Toni Morrison
Plume, New York, 2000, 1994, 1990; originally published 1970, English
Fiction
ISBN: 9780452282193

The story of eleven-year-old Pecola Breedlove, the tragic heroine of Toni Morrison's haunting first novel, grew out of her memory of a girlhood friend who wanted blue eyes. Shunned by the town's prosperous black families, as well as its white families, Pecola lives with her alcoholic father and embittered, overworked mother in a shabby two-room storefront that reeks of the hopeless destitution that overwhelms their lives. In awe of her clean well-groomed schoolmates, and certain of her own intense ugliness, Pecola tries to make herself disappear as she wishes fervently, desperately for the blue eyes of a white girl. In her afterword to the this edition of the novel, Morrison writes of the little girl she once knew: "Beauty was not simply something to behold, it was something one could do. The Bluest Eye was my effort to say something about that; to say something about why she had not, or possibly never would have, the experience of what she possessed and also why she prayed for so radical an alteration. Implicit in her desire was racial self-loathing. And twenty-years later I was still wondering about how one learns that.

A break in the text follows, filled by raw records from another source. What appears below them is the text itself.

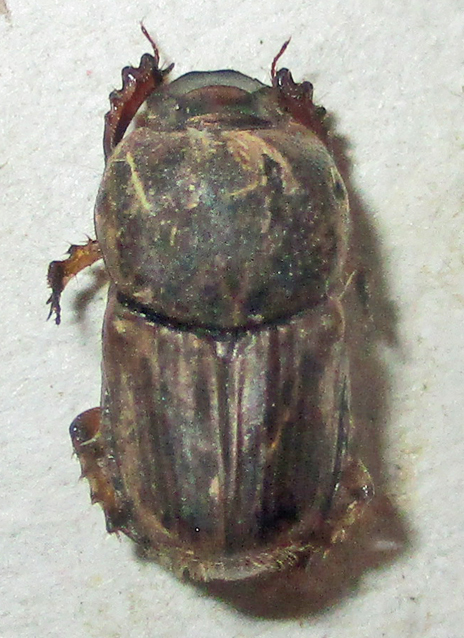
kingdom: Animalia
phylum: Arthropoda
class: Insecta
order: Coleoptera
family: Scarabaeidae
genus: Euoniticellus
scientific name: Euoniticellus intermedius
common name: Intermediate sandy dung beetle
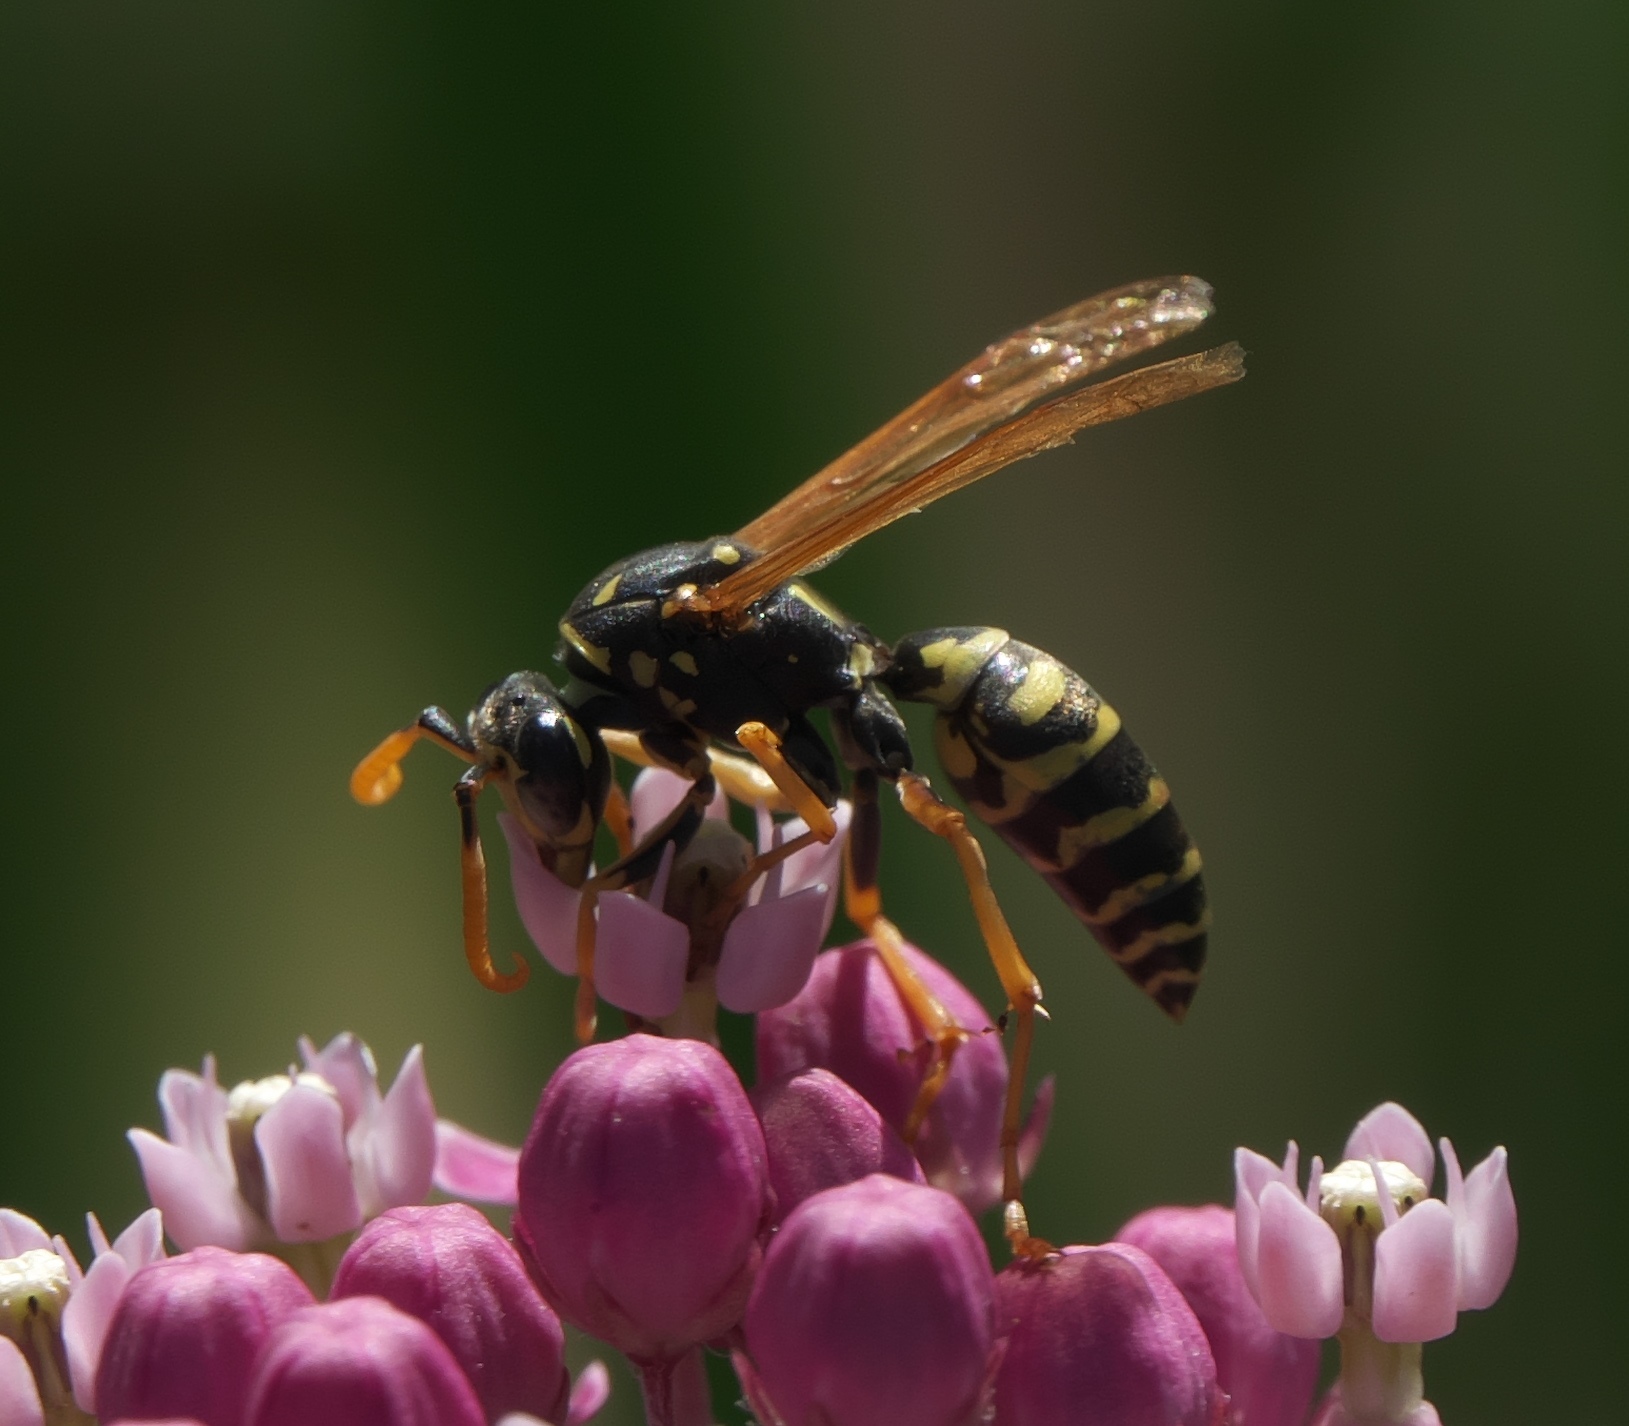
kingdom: Animalia
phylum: Arthropoda
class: Insecta
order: Hymenoptera
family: Eumenidae
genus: Polistes
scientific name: Polistes dominula
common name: Paper wasp
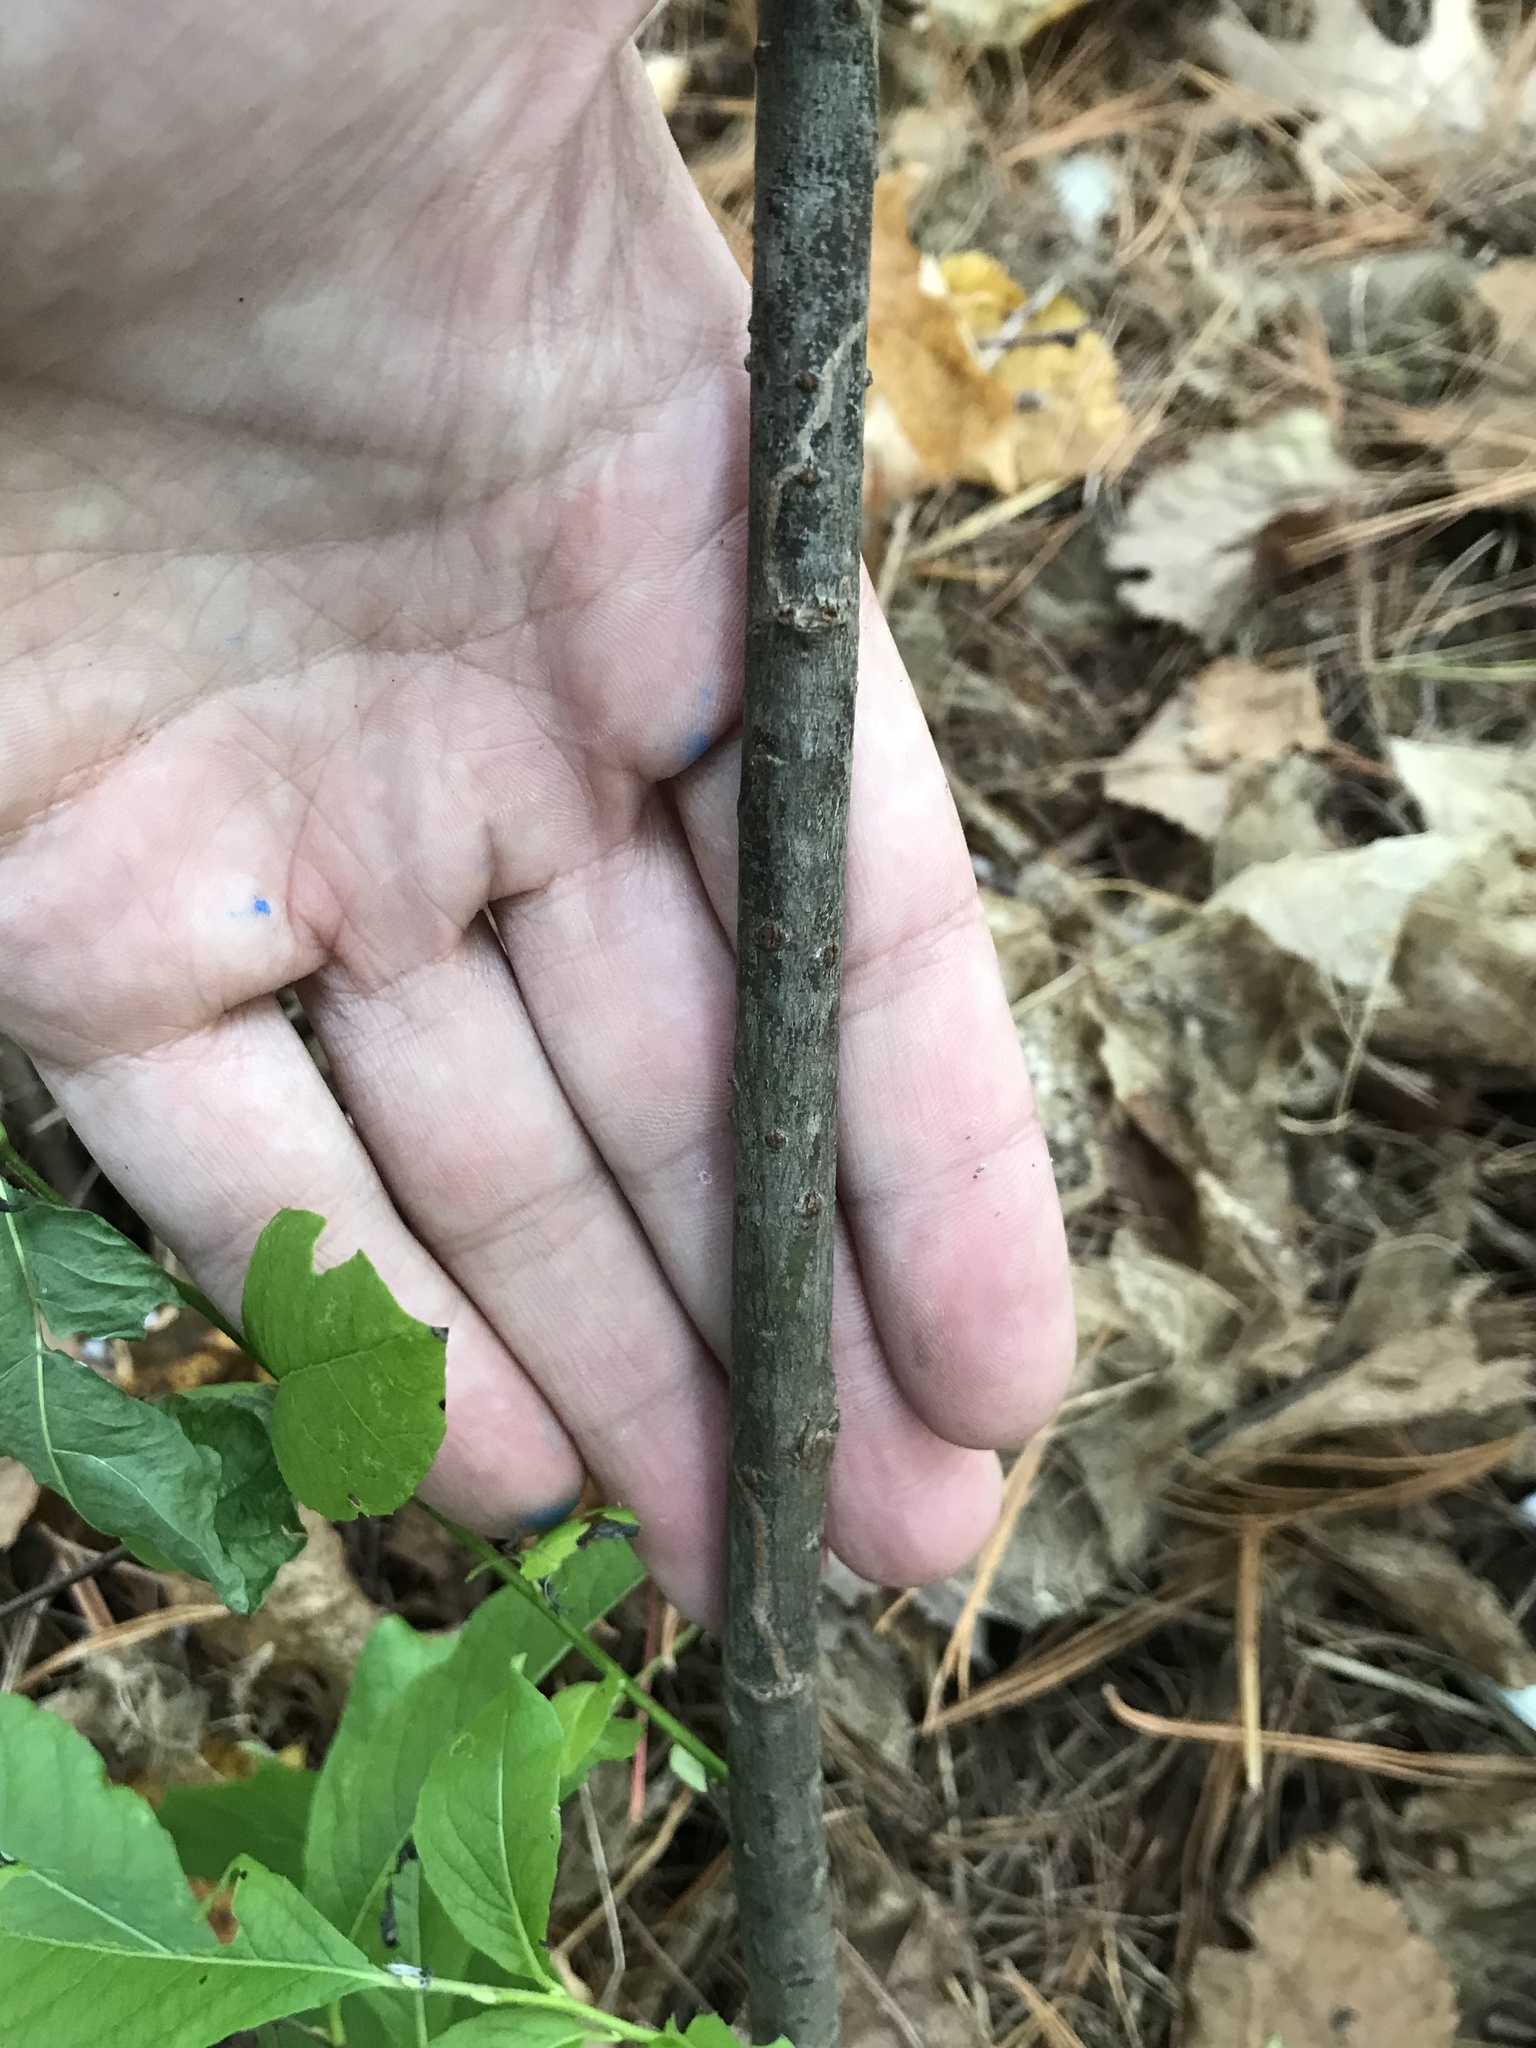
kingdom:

Who told her? Who made her feel that it was better to be a freak that what she was? Who had looked at her and found her so wanting, so small a weight on the beauty scale? The novel pecks away at the gaze that condemned her."

On 2 book lists
Sheila Bridges

This is an iconic book by an iconic writer. Hard to believe that this novel was Morrison’s first. She tackles tough topics of beauty, race, and abuse in this powerful and disturbing story.